After the body of her missing twin sister is found, a young woman investigates new questions about her initial disappearance in Manterfield’s mystery.
Abby Kirkpatrick’s fraternal twin sibling, Cassie, mysteriously vanished when they were both 6 years old, placing the family under the white-hot lights of public scrutiny. With an aim to start afresh, the English family moved to a town in Great Britain in the middle of nowhere—a “place people drove by on the way to somewhere else.” Now 22, homeschooled Abby wants to break free from her sheltered life and study child psychology at a university. Then police suddenly show up at the family’s door with shocking news: Cassie’s body has been found in a nearby lake bed, and the physical evidence unambiguously points to murder. Once again, the Kirkpatricks bear the weight of public suspicion, and Manterfield powerfully captures their ordeal in these pages: “It was starting again. The life we had rebuilt, the quiet, secluded life we’d hidden behind, was about to be shaken upside down. We’d be The Killer Kirkpatricks again.” Abby’s father, Robert, is quickly singled out as the prime suspect, and Abby begins to have her own suspicions that he might be responsible in some way—and even that her mother, Theresa, is covering for him; throughout, these nagging worries are rendered artfully, and with a great deal of suspense.
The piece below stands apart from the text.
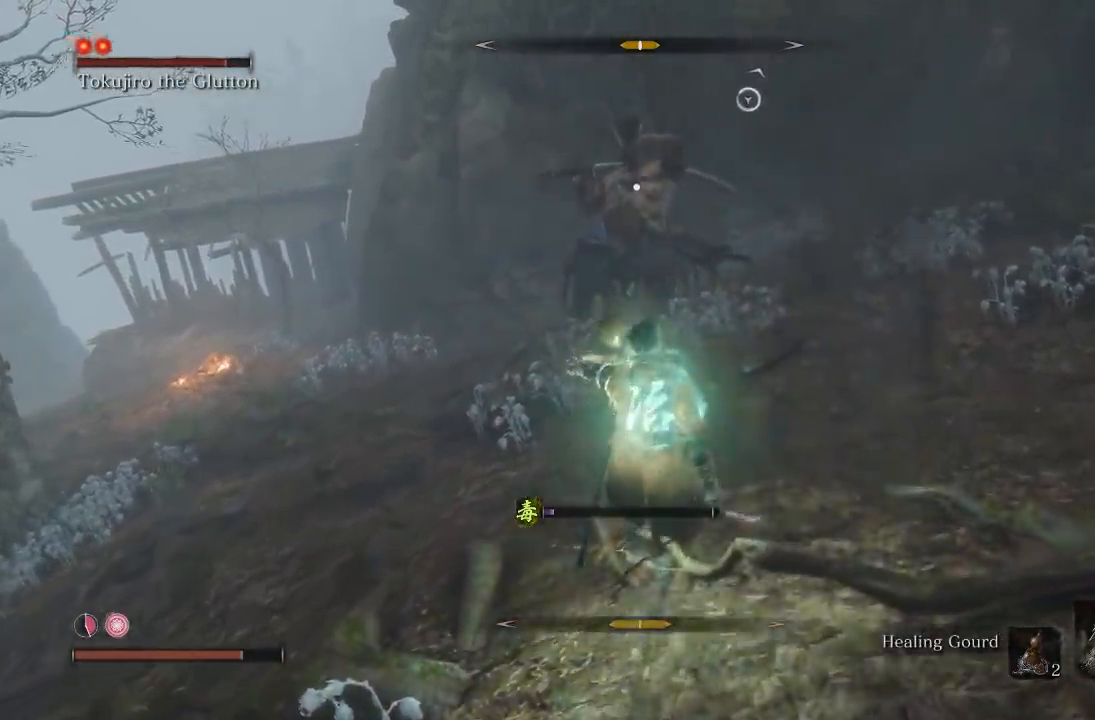
{"buttons": ["B"], "left_stick": "up", "right_stick": "center", "button_events": []}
Indeed, Manterfield exercises an impressive display of authorial restraint, disclosing just enough information to keep the reader riveted, and never so much that the reins are loosened. Overall, this novel shows itself to be more ambitious than many other crime dramas, raising philosophically searching questions about the nature of trauma and memory, as well as the moral dimensions of familial loyalty. It’s a compelling tale, as thoughtful as it is haunting.
A harrowing and unpredictable yet psychologically subtle story.